VanEck, a major crypto asset manager, highlighted the synergy between the funding and hash‑rate data. The firm concluded that the combination of a deep negative funding rate and a stressed hash‑rate environment “creates a reinforced bullish backdrop for Bitcoin.” VanEck’s analysis leans on the historical record that negative funding and hash‑rate pressure have often preceded outsized returns.

What It Means

The current data points to a market environment where short‑term pressure may translate into medium‑term upside. Investors who track funding rates could view the –1.8% level as a signal that futures markets are heavily short‑biased, a condition that historically aligns with price rallying.

Similarly, the hash‑rate decline, while a temporary stressor for miners, has historically been a precursor to price appreciation. The pattern suggests that miners may be willing to endure short‑term profitability squeezes if they anticipate higher prices later, a dynamic that can reinforce buying pressure.

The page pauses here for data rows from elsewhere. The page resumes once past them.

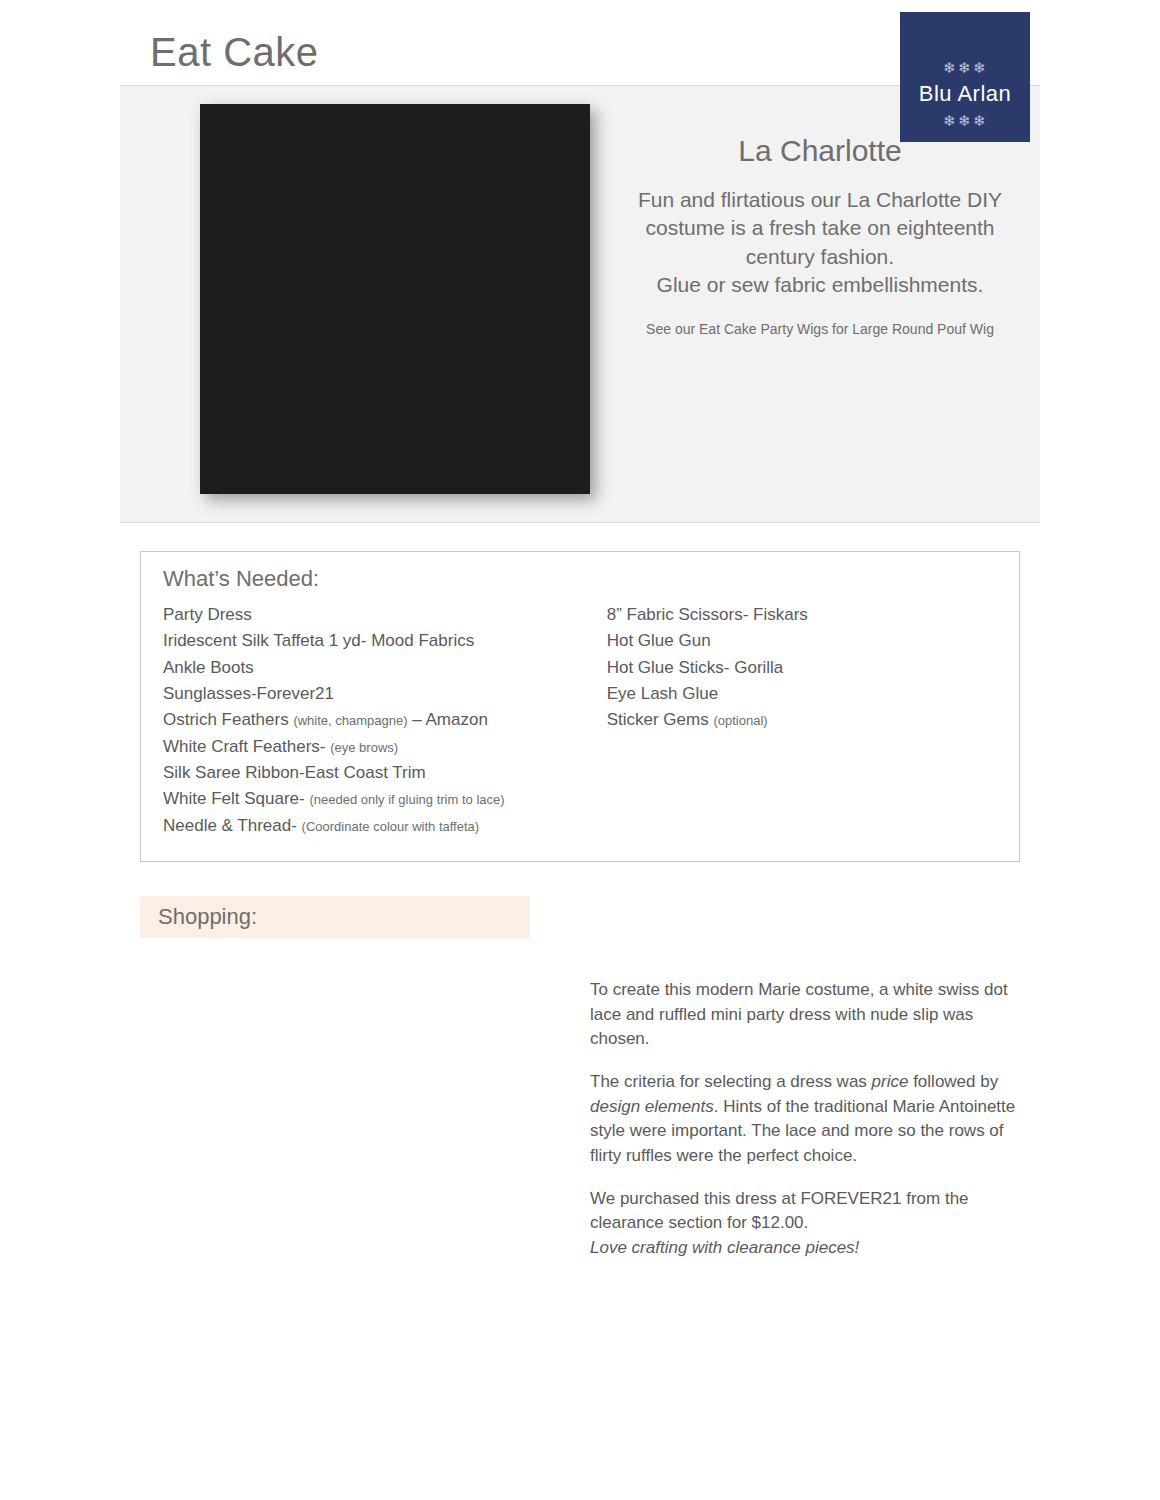Eat Cake
❄❄❄
Blu Arlan
❄❄❄
La Charlotte
Fun and flirtatious our La Charlotte DIY costume is a fresh take on eighteenth century fashion.
Glue or sew fabric embellishments.
See our Eat Cake Party Wigs for Large Round Pouf Wig
What’s Needed:
Party Dress
Iridescent Silk Taffeta 1 yd- Mood Fabrics
Ankle Boots
Sunglasses-Forever21
Ostrich Feathers (white, champagne) – Amazon
White Craft Feathers- (eye brows)
Silk Saree Ribbon-East Coast Trim
White Felt Square- (needed only if gluing trim to lace)
Needle & Thread- (Coordinate colour with taffeta)
8” Fabric Scissors- Fiskars
Hot Glue Gun
Hot Glue Sticks- Gorilla
Eye Lash Glue
Sticker Gems (optional)
Shopping:
To create this modern Marie costume, a white swiss dot lace and ruffled mini party dress with nude slip was chosen.
The criteria for selecting a dress was price followed by design elements. Hints of the traditional Marie Antoinette style were important. The lace and more so the rows of flirty ruffles were the perfect choice.
We purchased this dress at FOREVER21 from the clearance section for $12.00.
Love crafting with clearance pieces!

On‑chain metrics add nuance. Elevated put premiums reflect growing hedging activity, which can provide downside protection for long‑term holders while keeping speculative interest alive. The dip in active supply indicates that a larger portion of Bitcoin is being held out of circulation, potentially limiting sell‑side liquidity when demand spikes.

Overall, the convergence of negative funding, hash‑rate stress, and supportive on‑chain signals builds a case for a bullish outlook, at least in the 30‑ to 180‑day horizon. Market participants should monitor whether funding rates remain in negative territory and whether the hash‑rate stabilizes, as both will be key gauges of the underlying momentum.